Recently in Baton Rouge on the city easement leading from the street to the back parking lot of the state party headquarters appeared, within 48 hours of the assassination of conservative political commentator Charlie Kirk, a spray-painted scrawled “MURDERERS.” Possibly somebody aggrieved with Kirk’s murders may have done this, motivated by connecting the relentless drumbeat for years of Democrats and leftists calling Republicans and conservatives vile names and casting highly negative aspersions about their motives over policy disagreements, or perhaps because tens of thousands of leftists on social and other media had gloated over the event, or both (although one social media commenter raised the possibility that this was a self-inflicted feint, perhaps designed to draw attention away from leftist culpability for Kirk’s killing and to generate sympathy for the left, at least in Louisiana).
Regardless of motivations for the graffiti, the state party administrators decided it only could mean open season on party operatives.

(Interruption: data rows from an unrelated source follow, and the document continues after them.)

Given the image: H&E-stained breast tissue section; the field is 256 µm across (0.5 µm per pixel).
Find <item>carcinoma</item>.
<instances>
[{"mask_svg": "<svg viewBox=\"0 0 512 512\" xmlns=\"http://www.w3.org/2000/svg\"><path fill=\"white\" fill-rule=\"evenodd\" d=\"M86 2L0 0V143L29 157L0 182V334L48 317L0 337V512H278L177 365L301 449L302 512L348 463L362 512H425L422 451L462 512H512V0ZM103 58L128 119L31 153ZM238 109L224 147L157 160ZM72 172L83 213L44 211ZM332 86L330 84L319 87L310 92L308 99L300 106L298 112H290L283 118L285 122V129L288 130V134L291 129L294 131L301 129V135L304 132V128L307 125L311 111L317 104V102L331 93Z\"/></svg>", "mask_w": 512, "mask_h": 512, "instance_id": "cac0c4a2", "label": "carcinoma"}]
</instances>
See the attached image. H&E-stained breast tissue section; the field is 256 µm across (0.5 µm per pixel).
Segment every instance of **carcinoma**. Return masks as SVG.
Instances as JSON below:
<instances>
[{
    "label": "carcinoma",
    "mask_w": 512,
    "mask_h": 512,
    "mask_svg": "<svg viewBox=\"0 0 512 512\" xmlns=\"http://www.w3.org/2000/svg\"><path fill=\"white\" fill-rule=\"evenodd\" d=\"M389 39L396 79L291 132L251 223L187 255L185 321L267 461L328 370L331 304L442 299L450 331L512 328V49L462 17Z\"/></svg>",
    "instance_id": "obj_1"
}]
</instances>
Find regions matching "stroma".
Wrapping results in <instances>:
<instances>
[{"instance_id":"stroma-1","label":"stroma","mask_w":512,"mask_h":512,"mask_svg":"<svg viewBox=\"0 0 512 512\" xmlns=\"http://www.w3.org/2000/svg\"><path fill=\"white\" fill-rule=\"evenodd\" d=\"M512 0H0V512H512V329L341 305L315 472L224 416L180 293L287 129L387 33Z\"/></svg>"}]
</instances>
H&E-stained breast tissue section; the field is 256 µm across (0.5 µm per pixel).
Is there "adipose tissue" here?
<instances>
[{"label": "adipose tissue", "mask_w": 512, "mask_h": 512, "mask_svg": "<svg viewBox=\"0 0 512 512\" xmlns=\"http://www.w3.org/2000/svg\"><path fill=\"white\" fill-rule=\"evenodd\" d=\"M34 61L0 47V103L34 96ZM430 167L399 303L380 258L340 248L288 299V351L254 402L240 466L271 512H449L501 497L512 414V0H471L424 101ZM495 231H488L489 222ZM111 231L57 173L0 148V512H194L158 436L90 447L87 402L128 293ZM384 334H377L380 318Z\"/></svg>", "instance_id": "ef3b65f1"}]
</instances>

It filed a police report and announced staffers would work outside of the headquarters for a while and that they would take measures to see that they were “safe.”

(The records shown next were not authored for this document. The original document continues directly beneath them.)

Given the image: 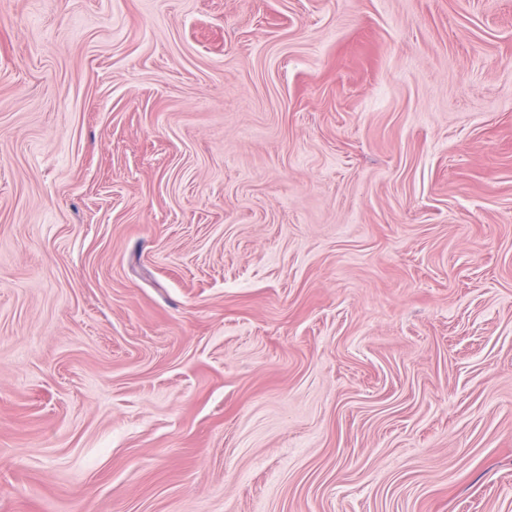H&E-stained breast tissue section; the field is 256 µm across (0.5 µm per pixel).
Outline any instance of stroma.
I'll return each mask as SVG.
<instances>
[{"label":"stroma","instance_id":"35a3bbf8","mask_svg":"<svg viewBox=\"0 0 512 512\" xmlns=\"http://www.w3.org/2000/svg\"><path fill=\"white\" fill-rule=\"evenodd\" d=\"M0 512H512V0H0Z\"/></svg>","mask_w":512,"mask_h":512}]
</instances>
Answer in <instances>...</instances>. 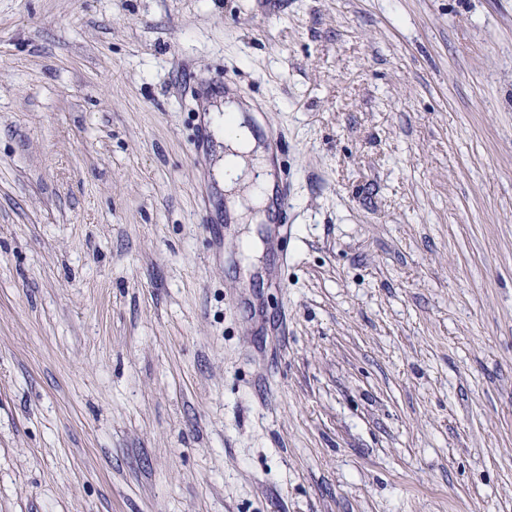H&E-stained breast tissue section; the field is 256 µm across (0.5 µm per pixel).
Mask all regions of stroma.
<instances>
[{"instance_id": "obj_1", "label": "stroma", "mask_w": 512, "mask_h": 512, "mask_svg": "<svg viewBox=\"0 0 512 512\" xmlns=\"http://www.w3.org/2000/svg\"><path fill=\"white\" fill-rule=\"evenodd\" d=\"M0 512H512V0H0ZM237 105L228 99L224 104V160L217 168V179H223L224 188L228 191L240 185H252L254 175L262 174L263 169H269L267 161L262 160L254 152L256 143L244 118L238 114ZM257 155V156H255ZM241 177V180H239ZM259 178L251 191V204L256 209H263V195ZM266 193L271 202V206L275 212H278L282 226H288V211L291 209V199L288 193V182L277 180L271 189H267Z\"/></svg>"}]
</instances>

Of course, it’s not like a local Republican headquarters in Virginia that had spray painted words left on its front door and window and American flag desecrated, nor the New Mexico GOP headquarters decorated with pejorative graffiti and torched, nor the New York state GOP headquarters adorned with swastikas and taunting signage (twice). Or the same for a local GOP headquarters in Wisconsin. Or shattering a window at a local GOP headquarters in Alabama. Or derogatory graffiti at a local GOP party headquarters in Iowa. And more, all in the last year and all far more damaging, vituperative, and threatening than the Baton Rouge incident of an accusatory appellation written on public property some distance from the headquarters building.
As well, a stunt like this (if as a response to the Kirk assassination) accomplishes nothing. No minds will be changed and it’s a waste of effort that only draws rancor when the purpose should be to persuade your opponents. But as a larger comment on a specific policy preference of Louisiana Democrats and those nationwide, the word not only makes some sense, but even accurately describes that policy preference.
Because Democrats are the party of abortion on demand. Louisiana Democrats go right along with that by their approval of their party’s national platform at last year’s convention and from statements made by the state party from time to time. And abortion, when the mother’s life isn’t demonstrably at risk, is murder, even if legally sanctioned in some places and for some purposes, but it’s still the taking of a (preborn) human life just the same.
The far left that has taken over the party will resort to a number of euphemisms to deflect from this truth, such as by calling abortion on demand “reproductive rights” (and not for women but for “pregnant people”), but it does not change the fact. You can make the argument that stumping for policy that permits abortion, regardless of where, makes you an indirect and knowing accomplice in the subsequent killing of the unborn for no justifiable reason, just as certain individuals in Europe in the 1930s and 1940s vandalized the property of and cooperated in discrimination of (and even violence against) Jews (and, in lesser amounts, the religious, homosexuals, and other nationalities) that would lead to the gas chamber.
Viewed in that way, the “MURDERERS” graffiti isn’t really a threat but an accusation, congruent with a comment made by Democrat New York Gov. Kathy Hochul after the swastika vandalism of the New York GOP headquarters: “This is unacceptable. No one should ever resort to violence or vandalism to make a political point” (emphasis added) – in other words, she supports the idea that if somebody feels so compelled they should make the political point that equates Republicans with National Socialist ideology, just not through vandalism or violence.
Thusly so with the Baton Rouge incident (which in any event only very indirectly could be called vandalism against Democrats since the headquarters’ property wasn’t disturbed, but it definitively would be vandalism against public property). The placement of the word, whether it describes the toxic rhetoric Democrats have engaged in over the past decade that may have encouraged the death of Kirk and/or as commentary on Democrats’ affinity for abortion now/abortion tomorrow/abortion forever, was in its delivery unwise and that act to be condemned, but is matched in its overwrought nature by state Democrats’ response to it that seems equally an instrument of political commentary.